» **INFORMATION SUPPLIED**:
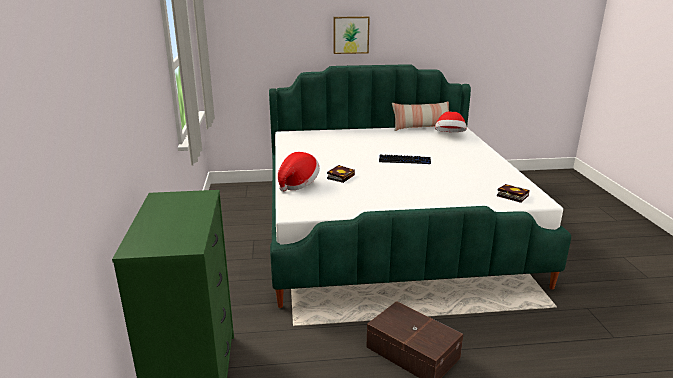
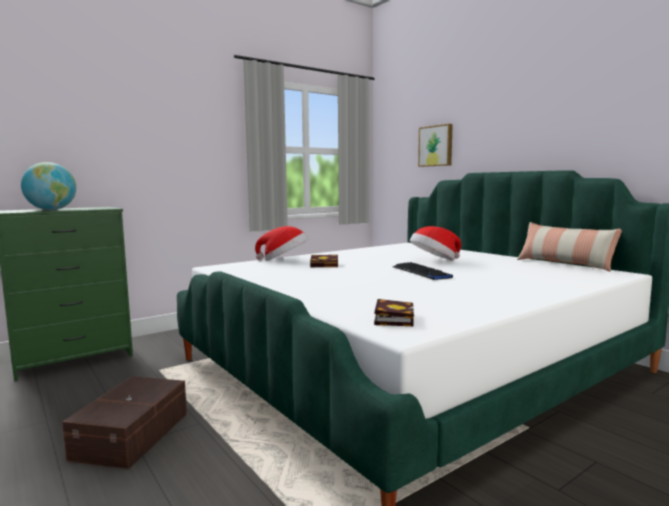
camera: 60 degrees right, 15 degrees down
picture [333,16,370,54] -> picture moved to [418,124,453,167]
hat [435,112,467,132] -> hat moved to [410,226,461,261]
none -> globe [21,162,76,210]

» **TASK REQUIREMENTS**: Would you set down the material exactly as it stands, without the pictures?

» **RESULT**:
camera: 60 degrees right, 15 degrees down
picture [333,16,370,54] -> picture moved to [418,124,453,167]
hat [435,112,467,132] -> hat moved to [410,226,461,261]
none -> globe [21,162,76,210]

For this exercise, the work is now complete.